Elon's makers are collaborating with the Alamance Makers Guild, STEAM Junction, The Forge and Alamance Community College to produce the face shields that help protect health care workers during the COVID-19 outbreak.
Elon’s Maker Hubs may be closed to the public due to the novel coronavirus, but that hasn’t stopped Elon makers from helping the local community during this uncertain time.
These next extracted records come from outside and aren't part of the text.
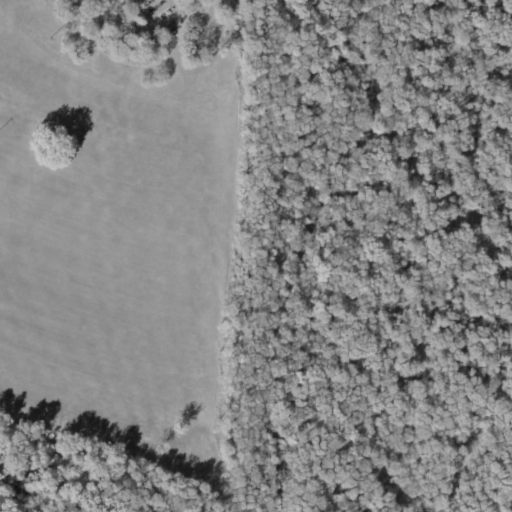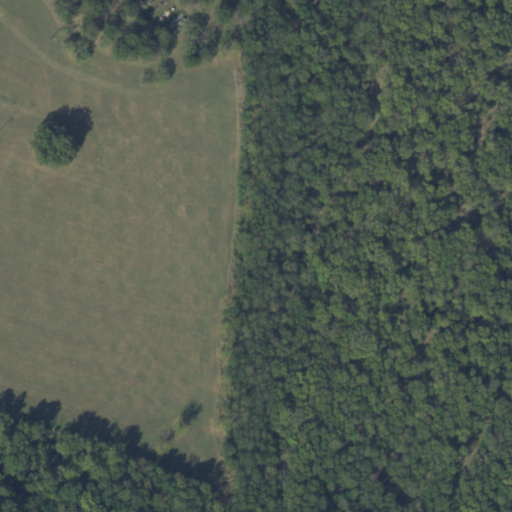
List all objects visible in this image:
park: (333, 426)
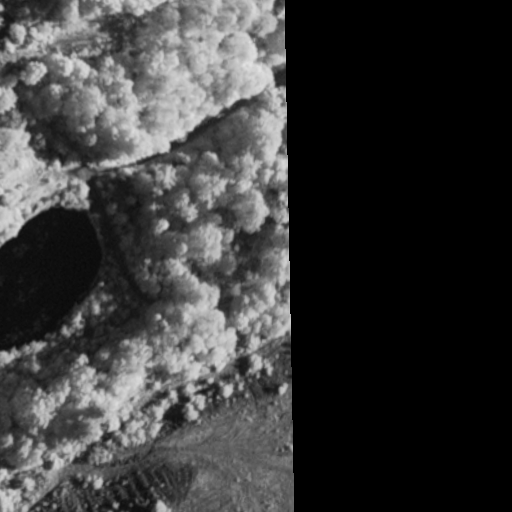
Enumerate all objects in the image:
road: (244, 101)
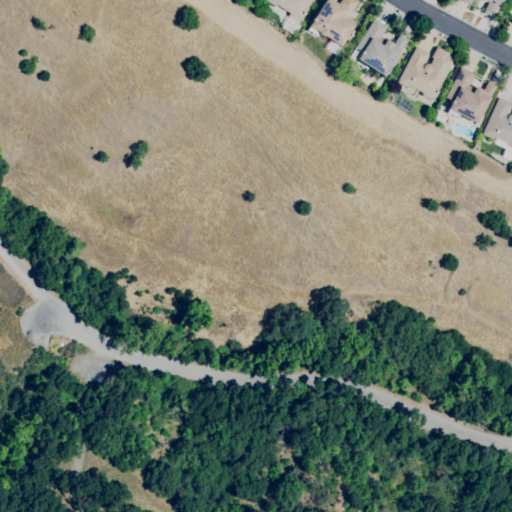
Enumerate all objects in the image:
building: (291, 6)
building: (485, 6)
building: (486, 6)
building: (292, 7)
building: (510, 10)
building: (333, 20)
building: (334, 20)
building: (511, 21)
building: (511, 22)
road: (459, 28)
road: (444, 37)
building: (377, 47)
building: (377, 48)
building: (424, 70)
building: (425, 71)
building: (467, 95)
building: (467, 96)
building: (437, 116)
building: (499, 122)
building: (500, 127)
road: (18, 269)
road: (39, 293)
road: (272, 375)
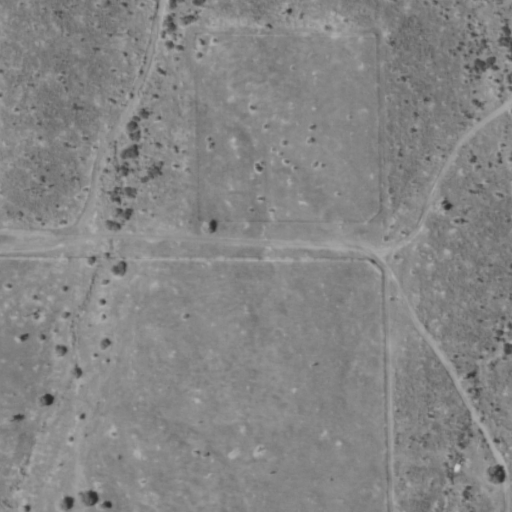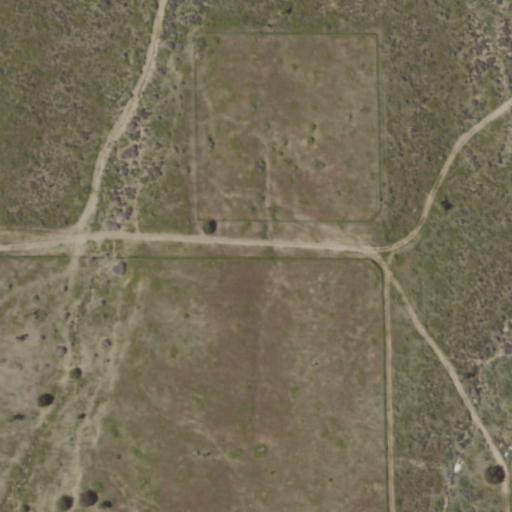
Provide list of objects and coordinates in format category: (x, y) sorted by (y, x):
road: (40, 239)
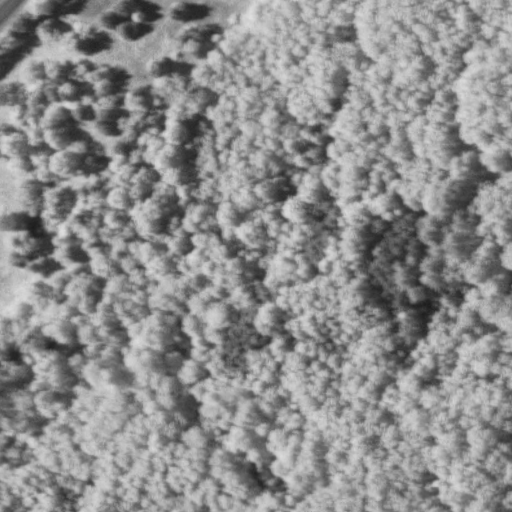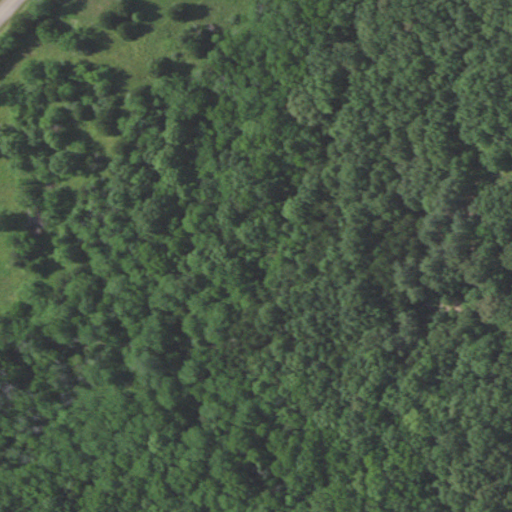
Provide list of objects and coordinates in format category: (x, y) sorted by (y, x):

As the need for personal protective equipment for health care workers has escalated, local maker spaces in the Triad including Elon’s two Maker Hubs have partnered to create 1,000 face shields for Cone Health.
Senior Instructional Technologist Daniel Reis has been instrumental in this collaboration as he has utilized his connections with other makers in the Triad including the Alamance Makers Guild, STEAM Junction, The Forge and Alamance Community College.
These organizations have come together to make different parts of a National Institutes of Health-approved face shield that is designed to go on top of medical masks worn by health care workers. Although Elon students are not frequenting the Maker Hub since campus has closed, the 3D printers are still hard at work, day and night, printing pieces of the shields.
Elon has 13 printers running almost full time to support the effort. Reis operates four of them and has two students, Sam Jimenez and Anna Altmann, helping operate the other nine. The entire collaborative operation involves about 18 people operating more than 55 3D printers.
Printing the pieces is just one step in the shield production process. Clear plastic sheets are cut and drilled, as is the plastic strip for the back of the shield. The Alamance Makers Guild and STEAM Junction are heading up the cutting and assembly, and are serving as the main contacts between the group and Cone Health.
Reis notes that what is special about this operation is the way each organization is contributing to this operation by utilizing their own strengths of production while building upon new ways to collaborate.
“I’m really proud of the way these organizations have come together around this project,” Reis said. “This was a great opportunity to work together on something. Thanks to our existing connections as makers, we were able to bring everyone together from the Forge, the Makers Guild, and the community college together to support this project.”
During the first week of production since the makers received approval to start on Tuesday, April 7, the group produced 827 total pieces, with 332 of those coming from Elon printers.
But that isn’t all Reis and the Maker Hub have been working on. He has also been printing surgical mask tension release pieces to help alleviate the pain and irritation health workers experience from wearing masks all day. The piece attaches to the elastic straps on the mask and keeps them away from the back of the ears to decrease irritation.
These, too, are in high demand. Reis has already printed nearly 100 of these pieces and is working to produce roughly 100 more. The pieces are being distributed to health care workers in the Triad as well as the Triangle.
“These pieces make it more comfortable for our health care practitioners to wear their surgical masks all day,” Reis said.